Rewrite the La Voix humaine review from "So about La" to "shaped each phrase.", putting "keyboard part" wherever "piano part" appears.

» **DOCUMENT SEGMENT**
Start of Block
Bonus media from the past:
  • Ako Imamura, Bachtrack, writing in 2015 about the NYC performance of a program similar to this.
  • Zachary Wolfe, NY Times, writing in 2015 about the NYC performance of the same program as Imamura. Note the photo; presumably Antonacci travels with the phone.
So about La Voix humaine. I liked the work well enough. It is technically well-put-together, a tour-de-force for the singer, with an extremely dramatic piano part, by Poulenc himself rather than a straight reduction from the orchestral score. The program didn't credit a director, and what Antonacci did with it was infinitely detailed, from her physical movements to the color of her voice to the way she shaped each phrase.

I can't exactly say I was moved by it, though if you'd asked me before I saw Joshua's piece I would have just said that it has a particular quality of detachment, of putting the character Elle under a microscope. I might have said this is typically French or typical of Poulenc. But maybe it really was because the character isn't well fleshed out; we see only one particular side of her personality and we see when, very likely, she is at her worst, desperate and suicidal. Certainly Joshua's analysis isn't wrong, but I believe that the musical and dramatic value of La Voix humaine, and what a great singer like Antonacci can do with it, make it worth performing.
End of Block
» **INFORMATION SHOWN**
Start of Block
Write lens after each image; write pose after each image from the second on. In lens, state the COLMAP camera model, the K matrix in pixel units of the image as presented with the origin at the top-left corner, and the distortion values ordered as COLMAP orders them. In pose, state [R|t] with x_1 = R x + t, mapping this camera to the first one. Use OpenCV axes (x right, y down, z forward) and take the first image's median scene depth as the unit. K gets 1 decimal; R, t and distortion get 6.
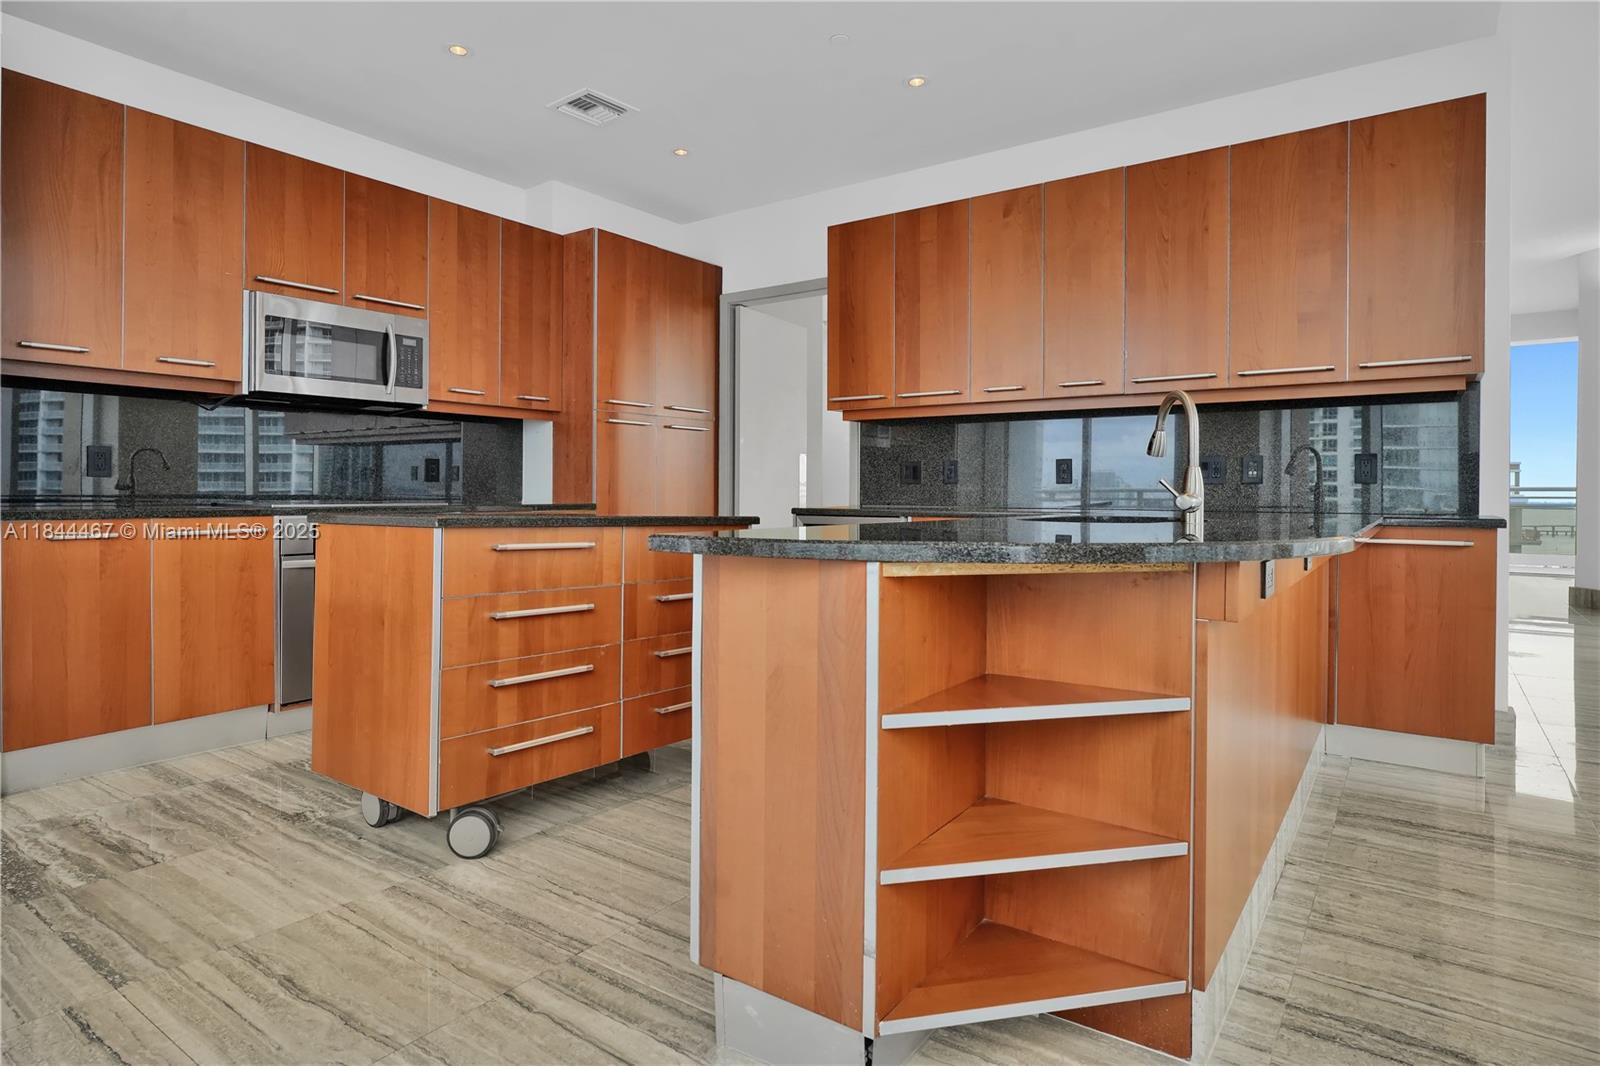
lens RADIAL K [[872.3, 0, 788.3], [0, 872.3, 496.0], [0, 0, 1]] dist [-0.002362, 0.000000]
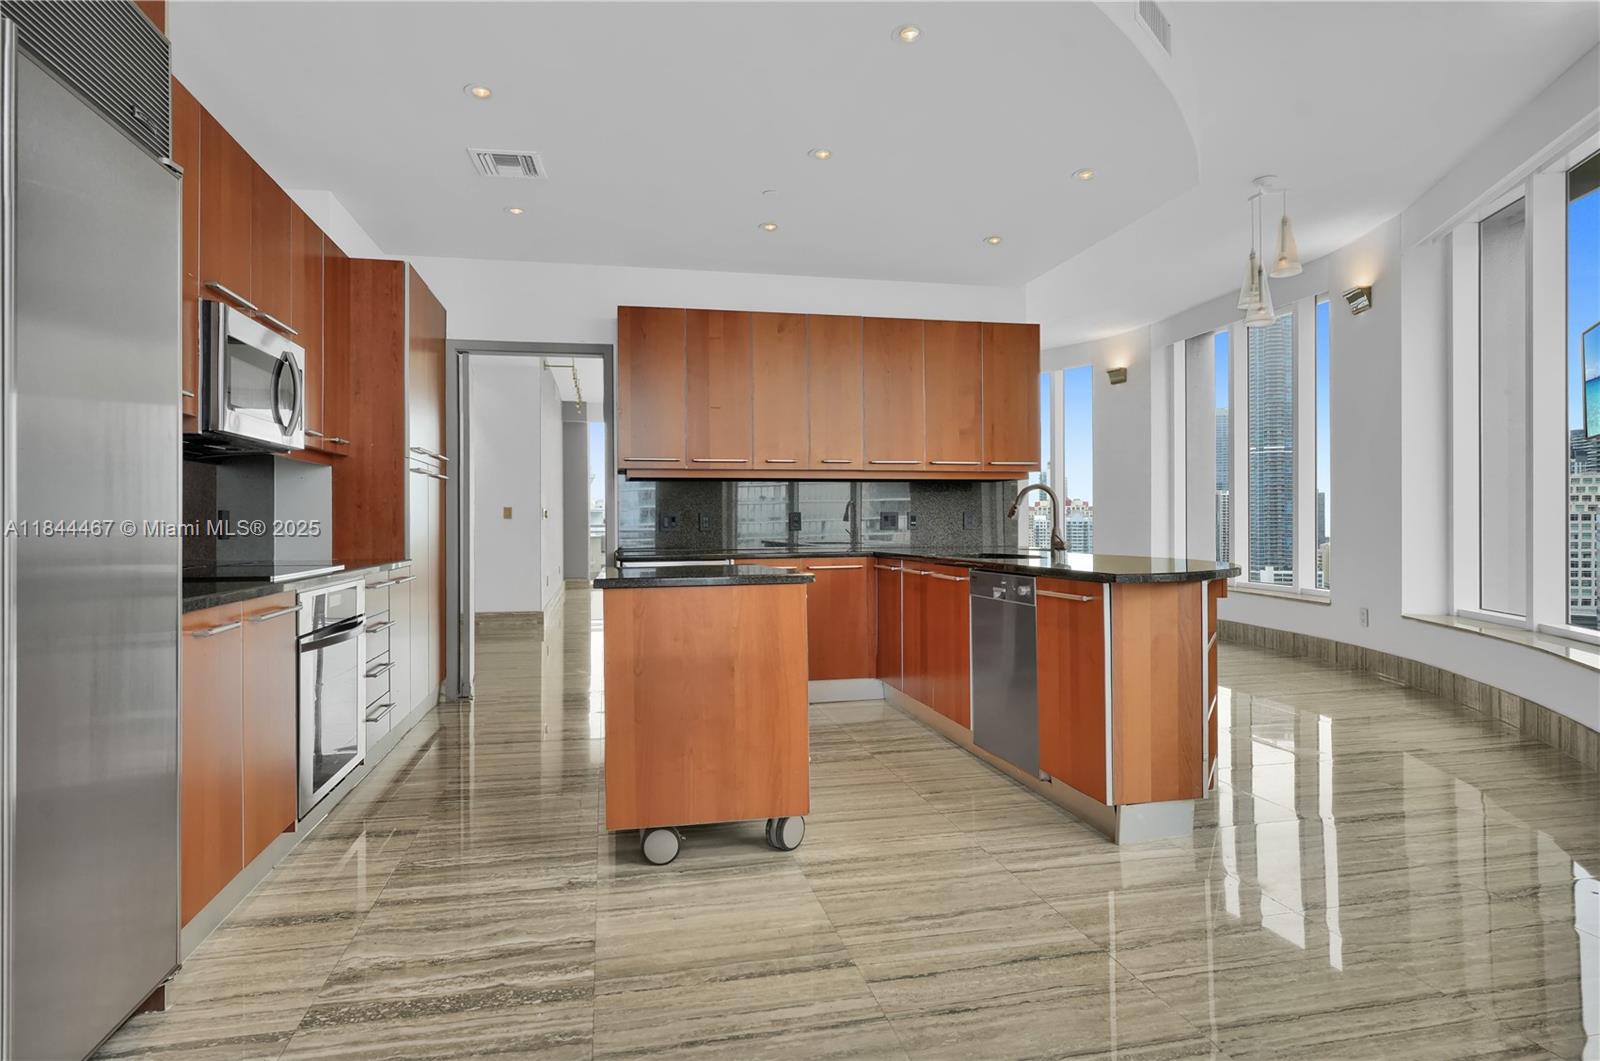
lens RADIAL K [[872.3, 0, 769.3], [0, 872.3, 525.0], [0, 0, 1]] dist [-0.002362, 0.000000]
pose [[0.684716, -0.012504, 0.728703, -1.192393], [0.014819, 0.999885, 0.003232, -0.046454], [-0.728659, 0.008586, 0.684823, 0.158285]]
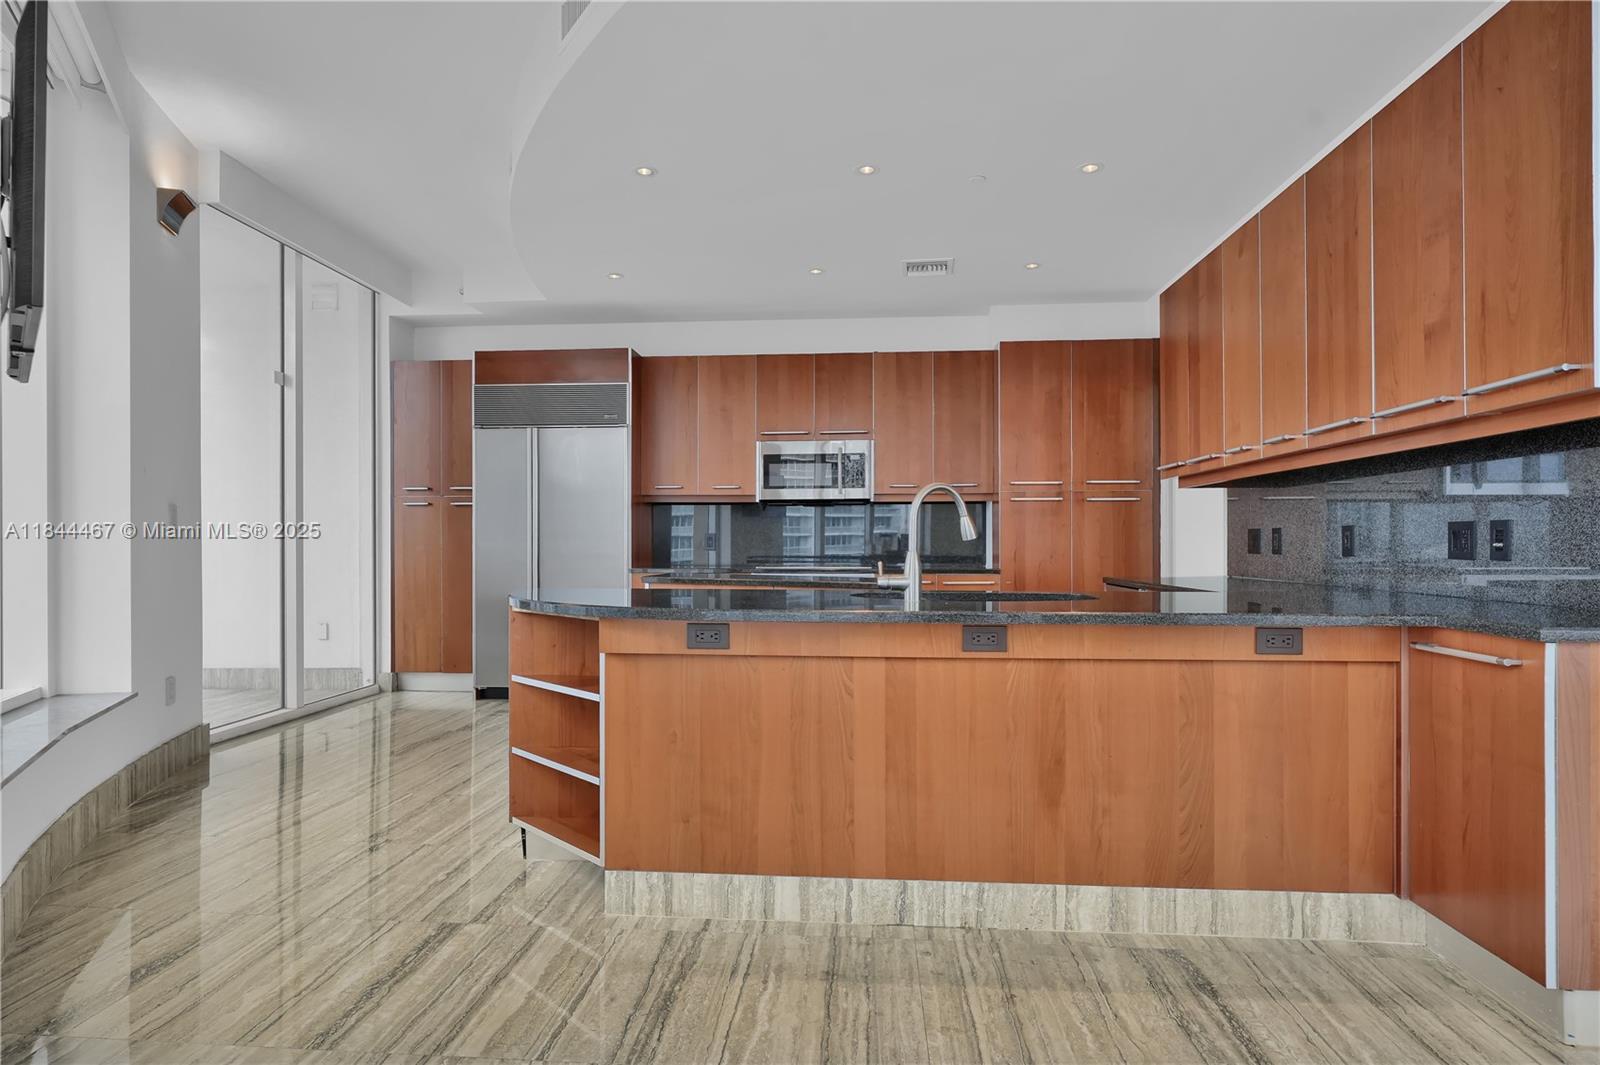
lens RADIAL K [[872.3, 0, 797.9], [0, 872.3, 539.7], [0, 0, 1]] dist [-0.002362, 0.000000]
pose [[0.523630, -0.010064, -0.851887, 1.241671], [-0.000853, 0.999924, -0.012337, -0.032387], [0.851946, 0.007187, 0.523581, 0.246774]]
End of Block
» **RESULT BELOW**
So about La Voix humaine. I liked the work well enough. It is technically well-put-together, a tour-de-force for the singer, with an extremely dramatic keyboard part, by Poulenc himself rather than a straight reduction from the orchestral score. The program didn't credit a director, and what Antonacci did with it was infinitely detailed, from her physical movements to the color of her voice to the way she shaped each phrase.